1
votes

I am working on a matrix summation kind of design. The compiler takes 4+hours to generate 1+million lines of codes. Every line is "assign....." I don't know if this is the inefficiency of the compiler or my coding style is bad. If someone could suggest some alternatives that will be great!

Here is the description of the code The input will be AND with a random matrix element by element and summed up using .reduce, so the result matrix should be 140X6 vec, cat them together gives me a 840 bits output

(rndvec, which is supposed to be a 140x840x6 bits random matrix. since I don't know how to generate random value so I started with a fixed 140x6 to represent one row and feed it with input over and over again)

This following is my code

import Chisel._
import scala.collection.mutable.HashMap
import util.Random

class LBio(n: Int) extends Bundle {
   var myinput = UInt(INPUT,840)
   var myoutput = UInt (OUTPUT,840)

}


class Lbi(q: Int,n:Int,m :Int ) extends Module{
   def mask(orig: Vec[UInt],maska:UInt,mi:Int)={
   val result = Vec.fill(840){UInt(width =6)}
    for (i<-0 until 840 ){
         result(i) := orig(i)&Fill(6,maska(i))  //every bits of input AND with random vector 
      }


     result
   }

  val io= new LBio(840)

   val rndvec =  Vec.fill(840){UInt("h13",6)}       //random vector, for now its just replication of 0x13....
   val resultvec = Vec.fill(140){UInt(width = 6)}

  for (i<-0 until 140){

       resultvec(i) := mask(rndvec,io.myinput,m).reduce(_+_)  //add the entire row of 6 bits element together with reduce

  }

 io.myoutput := resultvec.toBits


}

The terminal report:

started inference
finished inference (4)
start width checking
finished width checking
started flattenning
finished flattening (941783)
resolving nodes to the components
finished resolving
started transforms
finished transforms
checking for combinational loops
NO COMBINATIONAL LOOP FOUND
COMPILING class TutorialExamples.Lbi 0 CHILDREN (0,0)
[success] Total time: 33453 s, completed Oct 16, 2013 10:32:10 PM
1

1 Answers

2
votes

There's nothing obviously wrong with your Chisel code, but I should point out that if rndvec is 140x840x6 bits, that's ~689kB of state! And your reduce operation is on 5kB of state.

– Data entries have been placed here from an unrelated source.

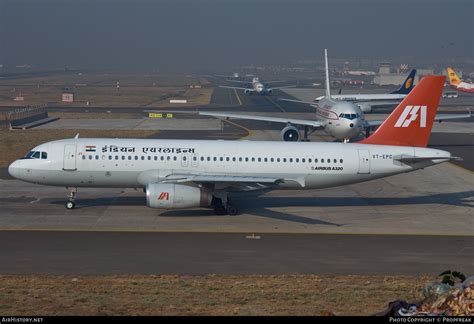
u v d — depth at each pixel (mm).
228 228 180750
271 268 143250
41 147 199375
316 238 171625
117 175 198000
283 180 191250
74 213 194375
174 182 191875
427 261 151625
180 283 127562
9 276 132125
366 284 129625
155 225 181875
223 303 112062
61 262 144375
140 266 142625
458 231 182750
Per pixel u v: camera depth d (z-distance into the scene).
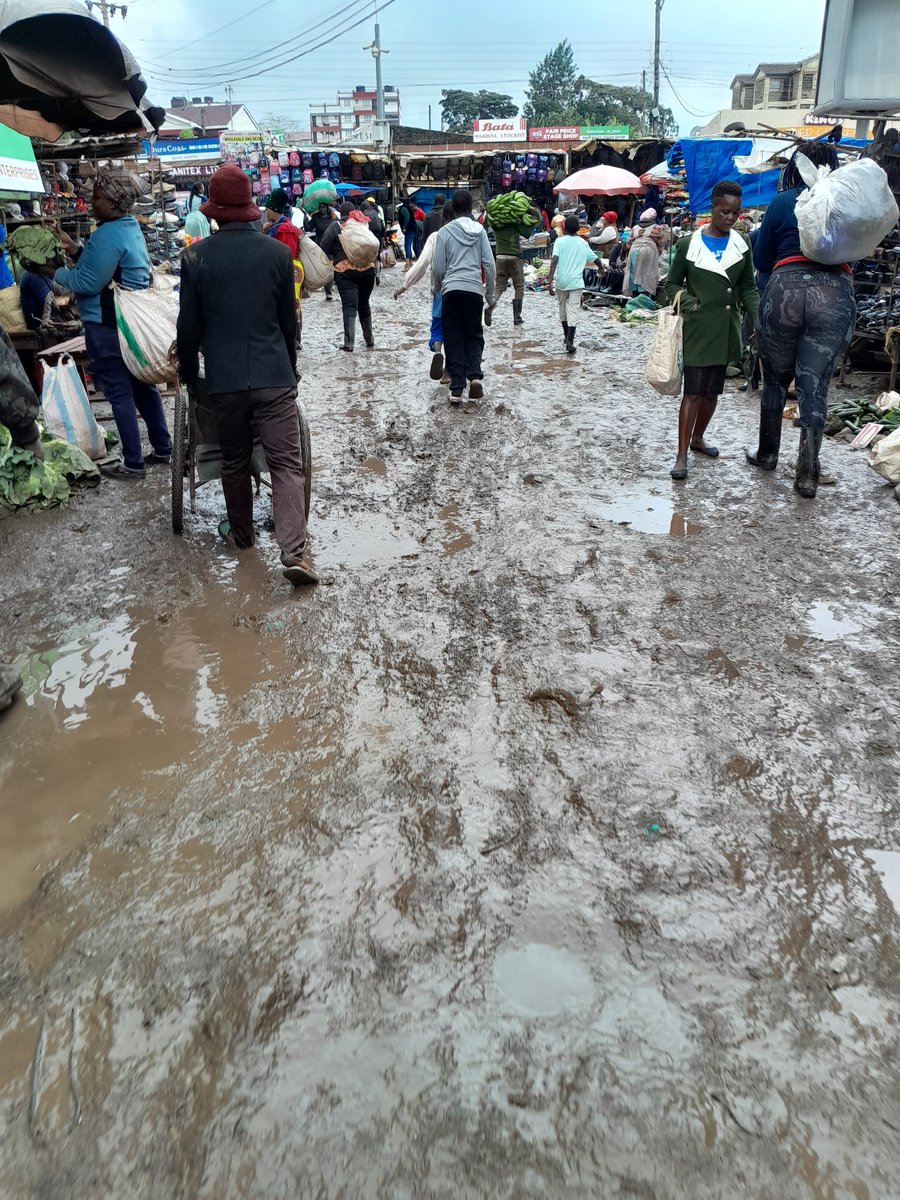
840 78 7.80
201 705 3.43
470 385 8.40
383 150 30.17
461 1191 1.71
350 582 4.52
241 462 4.63
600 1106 1.87
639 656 3.73
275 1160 1.78
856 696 3.40
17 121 7.24
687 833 2.68
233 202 4.21
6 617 4.23
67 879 2.54
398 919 2.38
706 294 5.66
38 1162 1.79
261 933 2.34
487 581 4.50
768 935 2.31
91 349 5.91
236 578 4.60
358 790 2.89
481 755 3.07
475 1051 2.00
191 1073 1.96
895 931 2.32
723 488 5.86
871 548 4.83
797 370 5.45
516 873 2.53
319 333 13.38
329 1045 2.02
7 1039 2.06
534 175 28.14
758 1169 1.75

Chisel uses "assign" statements because your code is entirely combinational and Chisel produces a very structural form of Verilog.

I suspect the part that is killing the compile time (aside from the huge amount of state) is that you are generating and manipulating 140 Vecs with the mask() function.

I tried my hand at rewriting your code and got it down from 941,783 nodes to 202,723 (takes about 10-15 minutes to compile, but generates 11MB of Verilog code). I'm pretty sure this does what your code was doing:

class Hello(q: Int, dim_n:Int) extends Module
{
    val io = new LBio(dim_n)

    val rndvec = Vec.fill(dim_n){UInt("h13",6)}
    val resultvec = Vec.fill(dim_n/6){UInt(width=6)}

    // lift this work outside of the for loop
    val padded_input = Vec.fill(dim_n){UInt(width=6)}
    for (i <- 0 until dim_n)
    {
       padded_input(i) := Fill(6,io.myinput)
    }  

    for (i <- 0 until dim_n/6)
    {
       val result = Bits(width=dim_n*6)
       result := rndvec.toBits & padded_input.toBits

       var sum = UInt(0) //advanced Chisel - be careful with the use of var!
       for (j <- 0 until dim_n by 6)
       {
          sum = sum + result(j+6,j)
       }  
       resultvec(i) := sum
    }  

    io.myoutput := resultvec.toBits
}  

What I did was avoid doing the same work over and over again - like padding out the myinput Vec inside of the for loop's mask() function. I also kept everything in Bits() instead of Vecs. Sadly it means I lose the awesome .reduce() function.

I think maybe the answer is "be cognizant of how much state you're creating" and "Vecs are awesome, but use carefully".

Do you have a Verilog version that's short and concise? It'd be interesting to see if there are areas where Chisel is losing out efficiency wise.